- Source passage:

— Start —

And I remind you of a bit of old wisdom:

"if you cant explain it simply, you dont understand it well enough." -Albert Einstien

if it takes you 10K words to say it, you are either:
1) out of your depth
2) trying to say too much

the latter is more likely than the former.

I had a long, detailed point by point response typed out, then i realized it was a waste of time.

It took me two read throughs to realize that your entire post is one long "i am bad *** and you are stupid" diatribe....

you are not looking for other opinions, you are looking for fans, or people you can try to intimidate and degrade

It is a waste of time for anyone to deal with you unless they agree totally with you, your only method of response to disagreement is 10K long "i am badd *** and you are stupid" essays.

Frankly, you dont have enough to offer to make it worth dealing with your egotistical self masturbatory wordgasms.

i AGREED WITH your technique.

and you still feel the need to tell me i am wrong no less than 6 times.

when i agreed with you.

— End —

- Record extracts:
— Start —

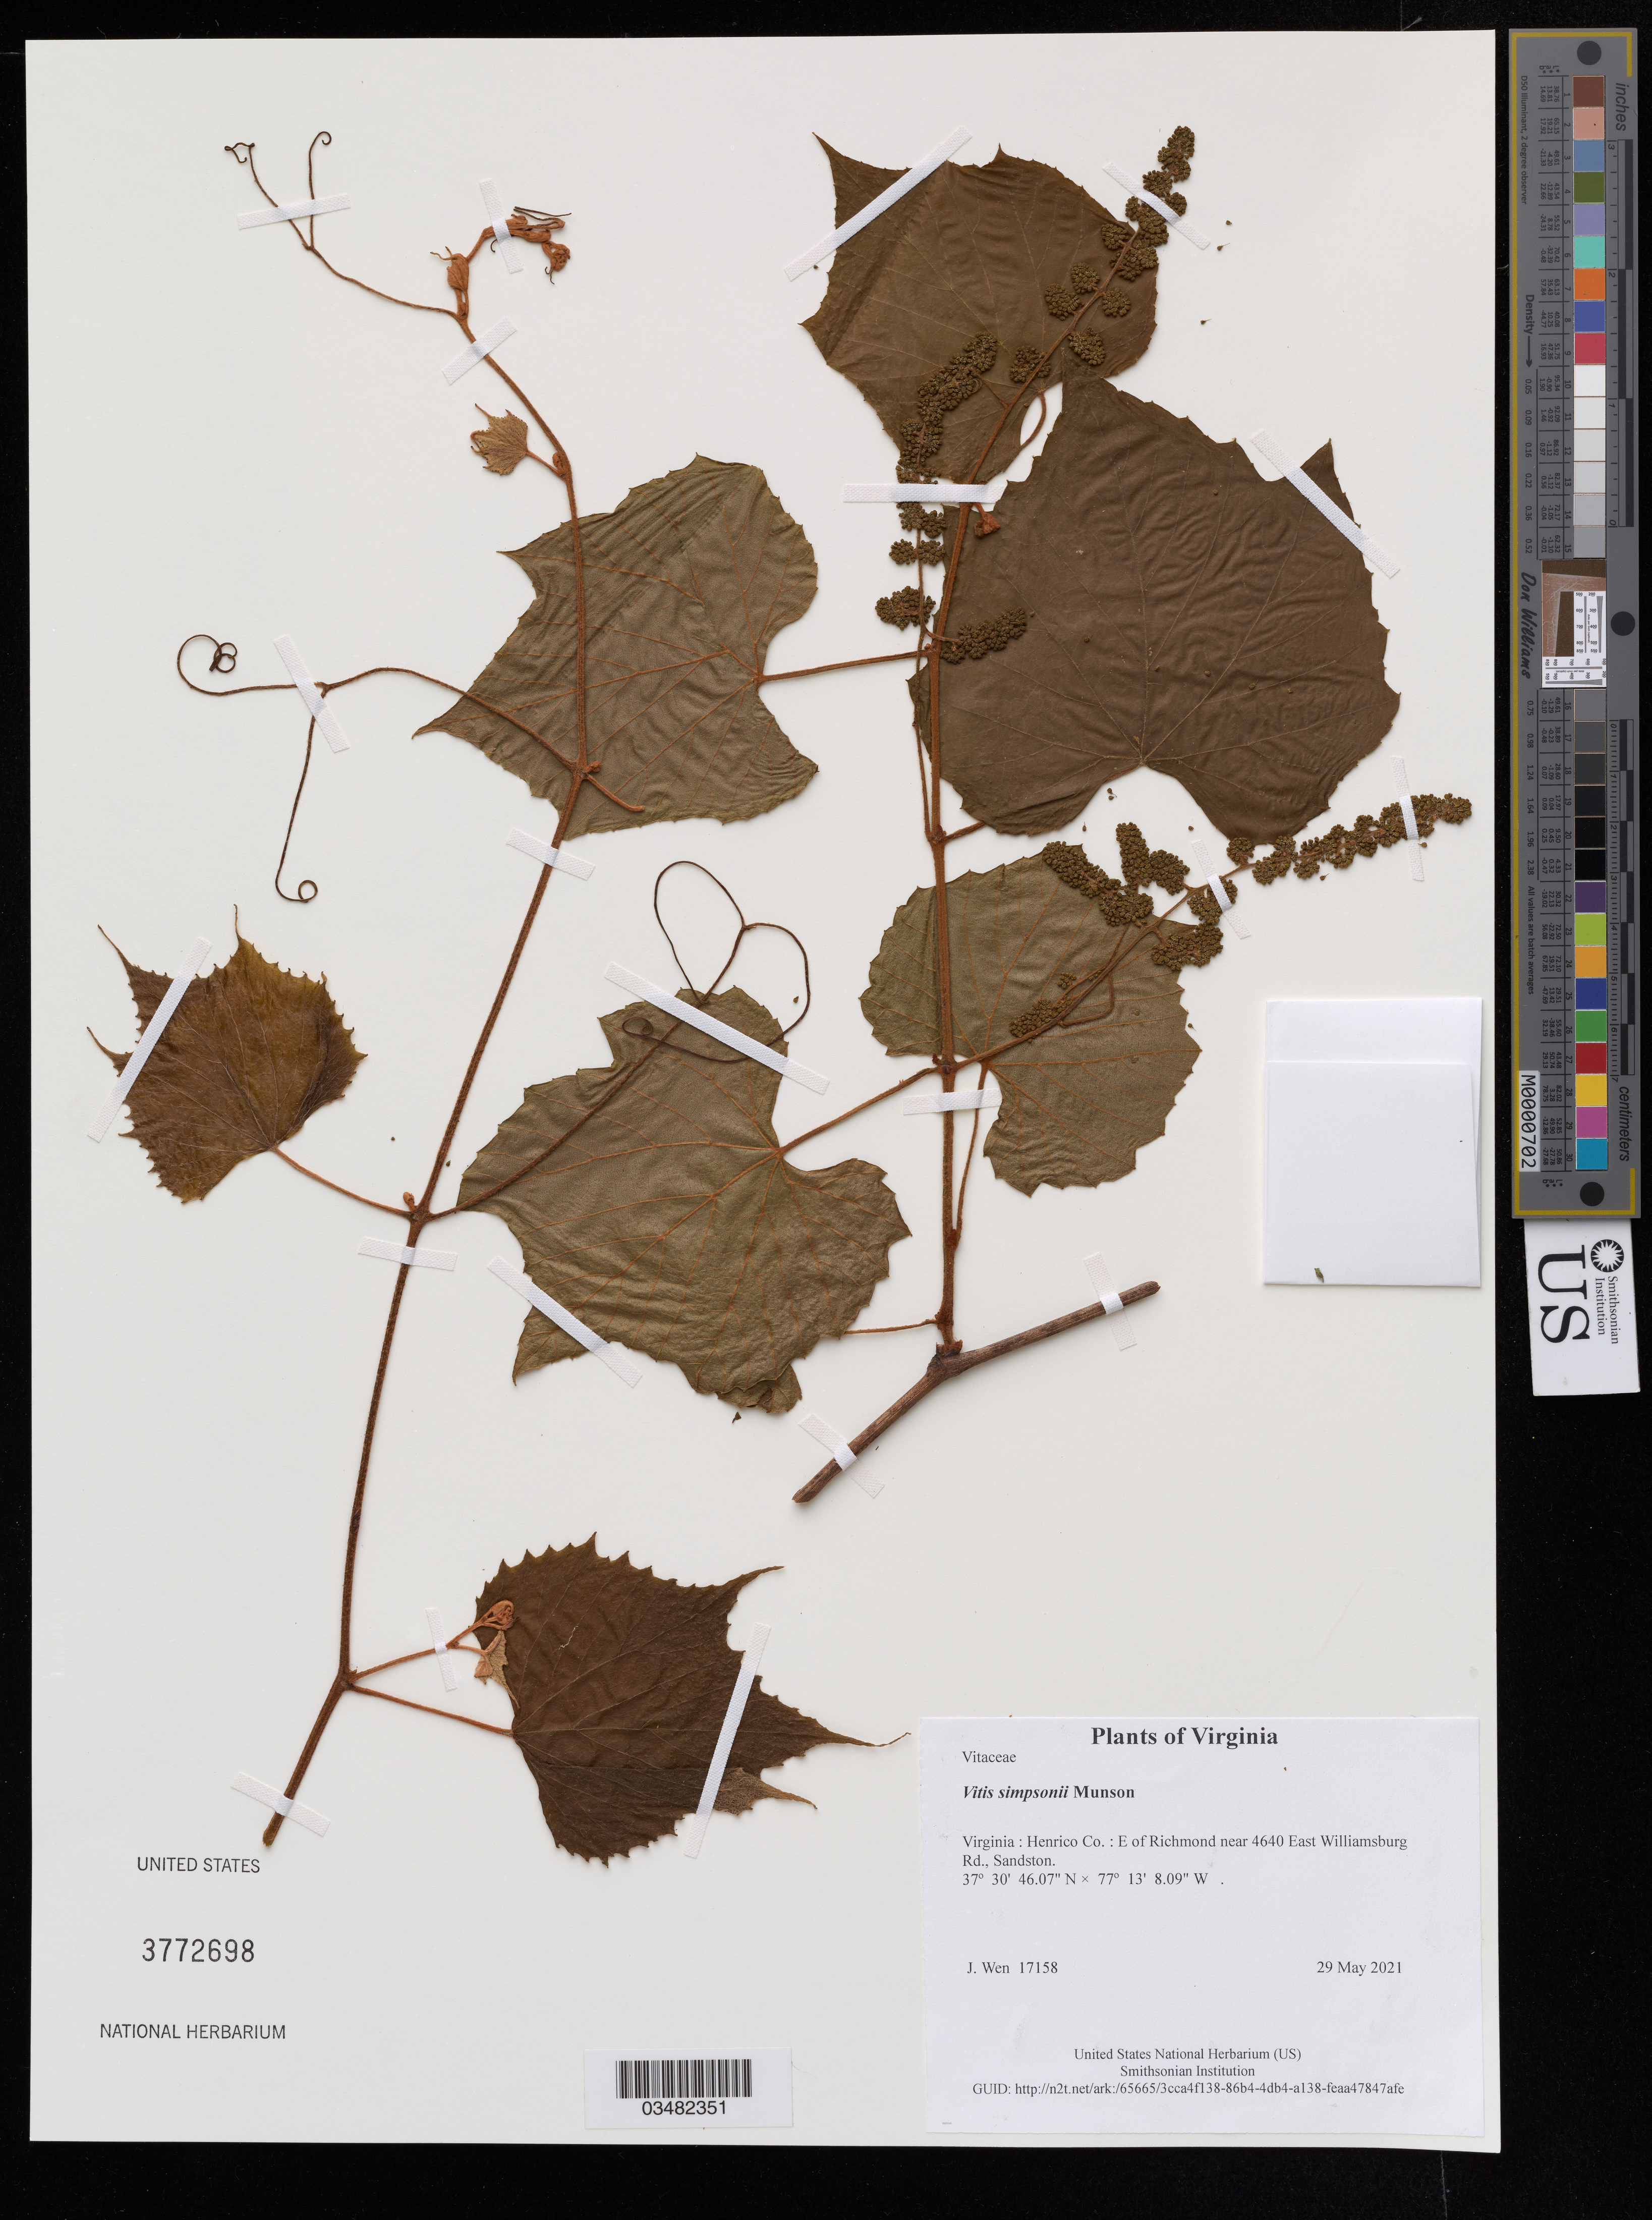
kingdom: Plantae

— End —
— Start —

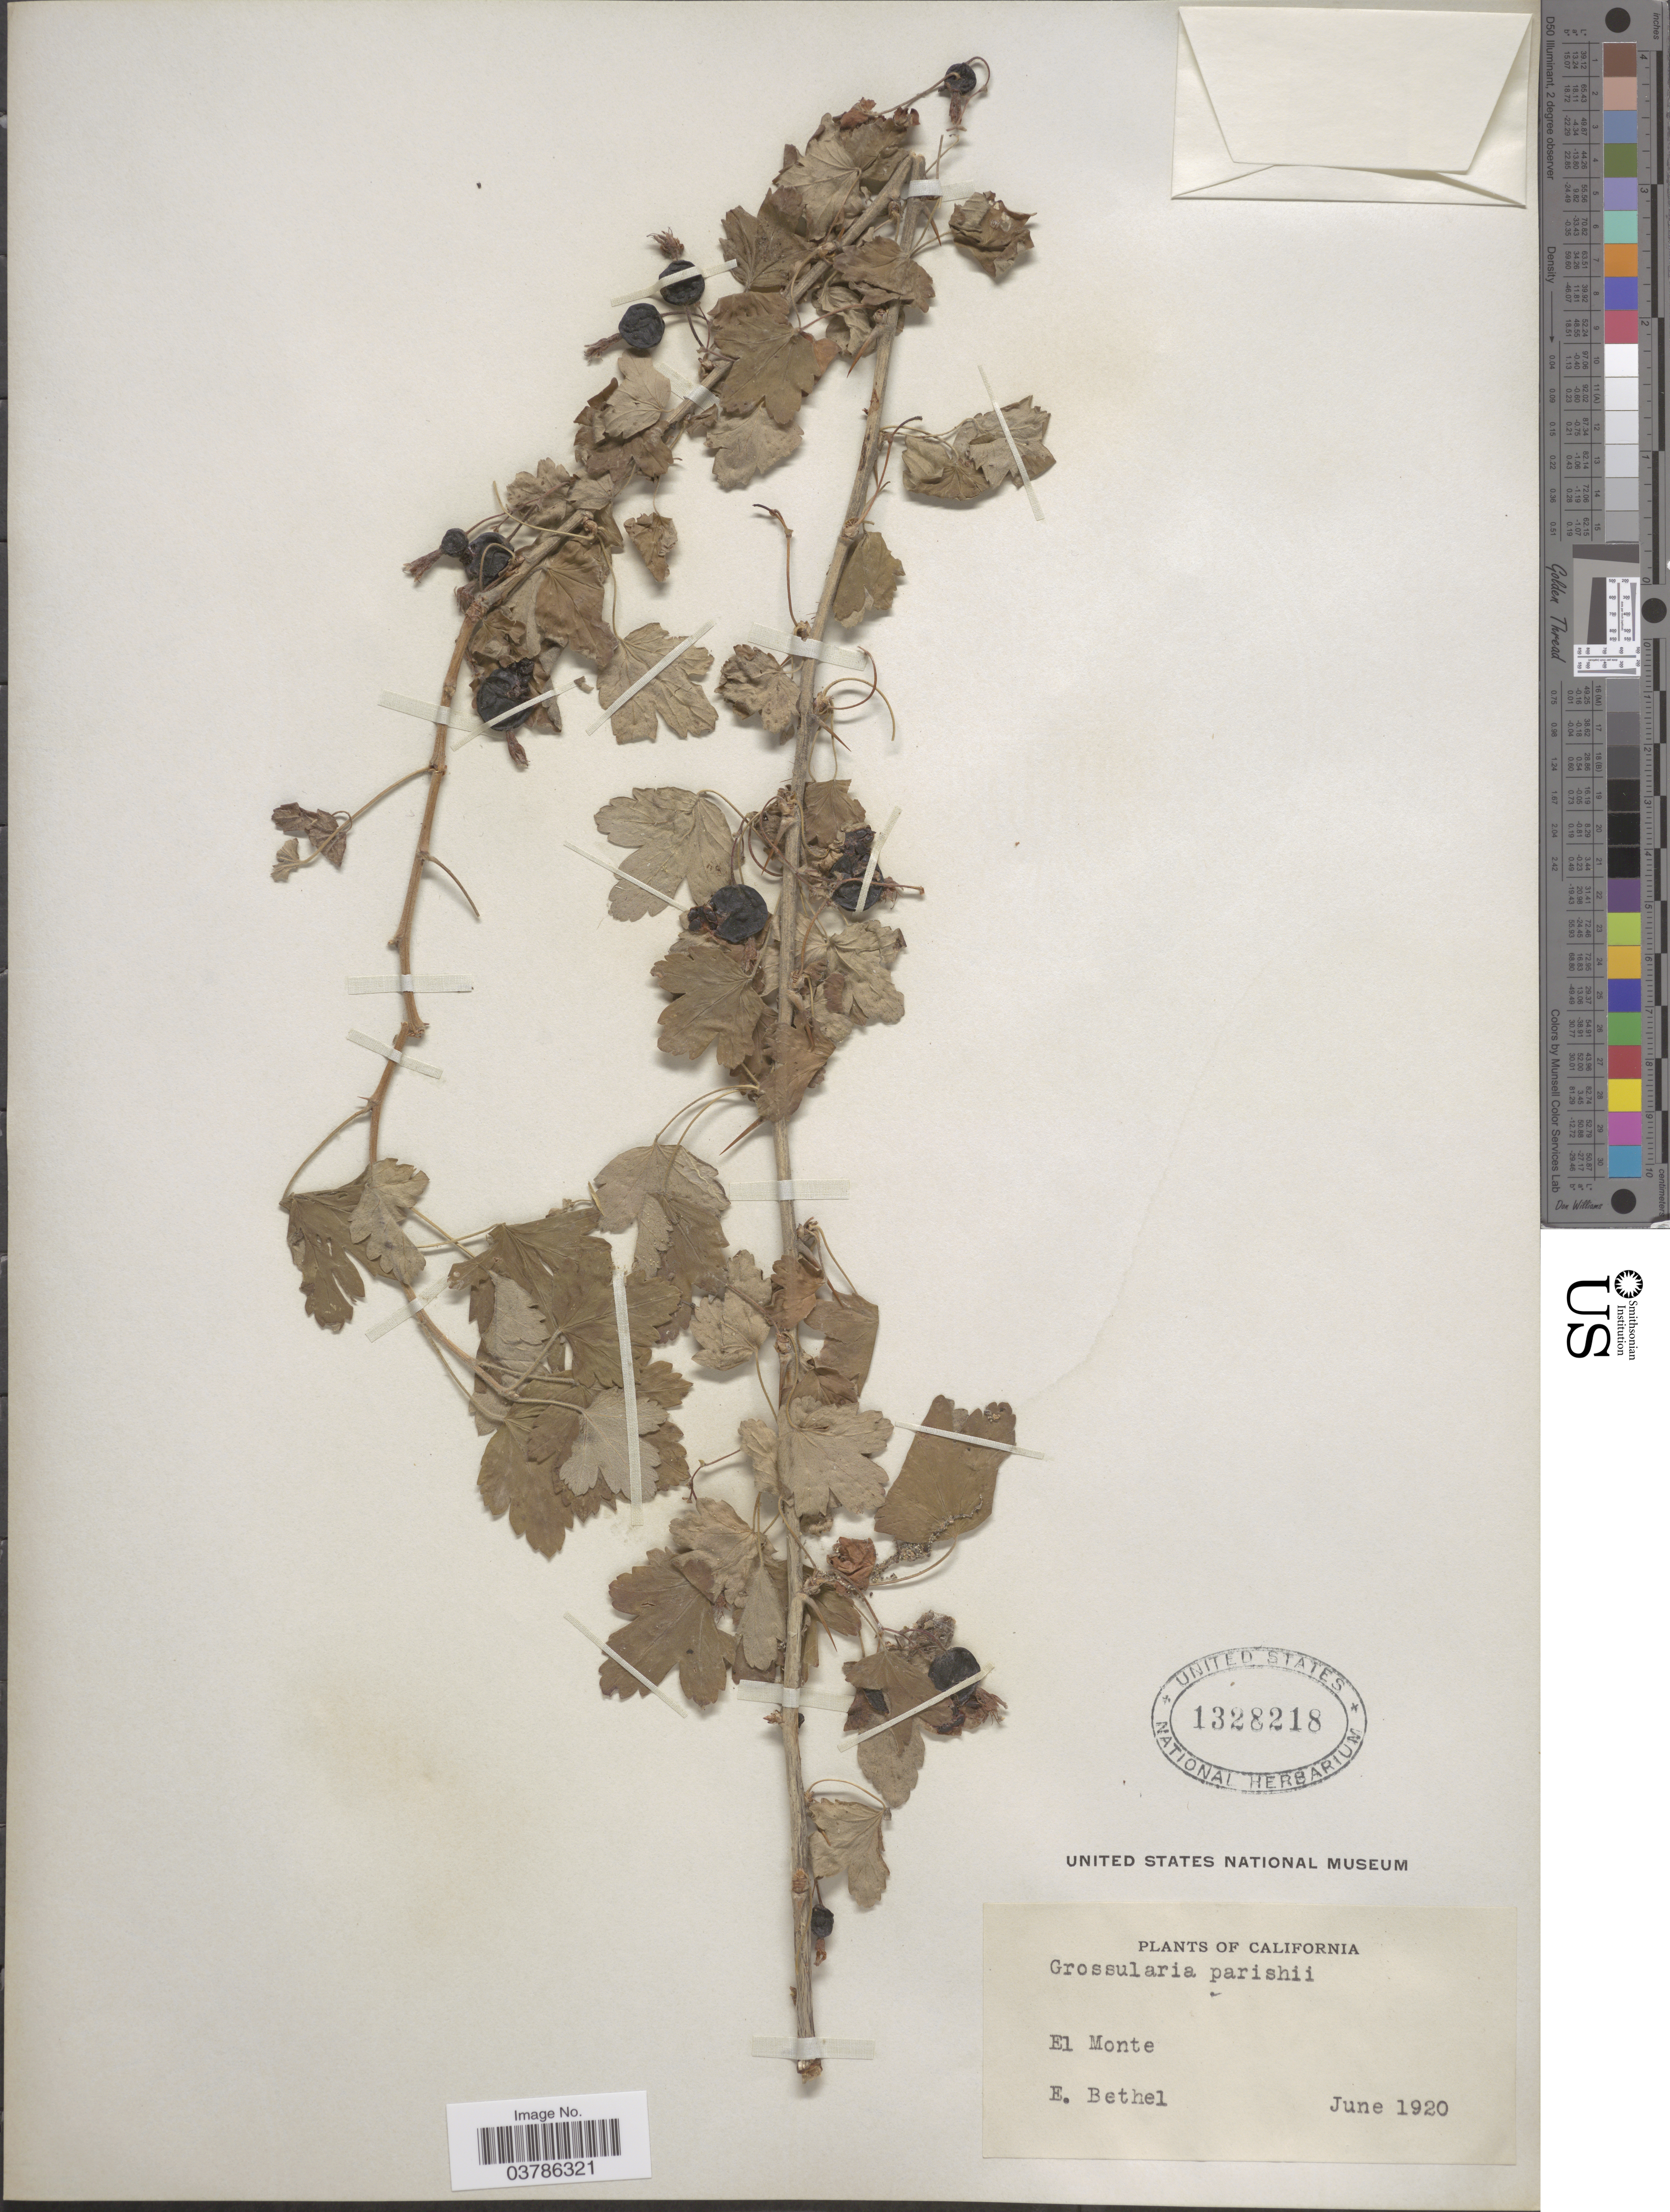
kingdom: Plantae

— End —

- The task: Copy the forum reply from "It is a waste" through "than 6 times.", and put "rants" in place of "essays".

- Completed task:
It is a waste of time for anyone to deal with you unless they agree totally with you, your only method of response to disagreement is 10K long "i am badd *** and you are stupid" rants.

Frankly, you dont have enough to offer to make it worth dealing with your egotistical self masturbatory wordgasms.

i AGREED WITH your technique.

and you still feel the need to tell me i am wrong no less than 6 times.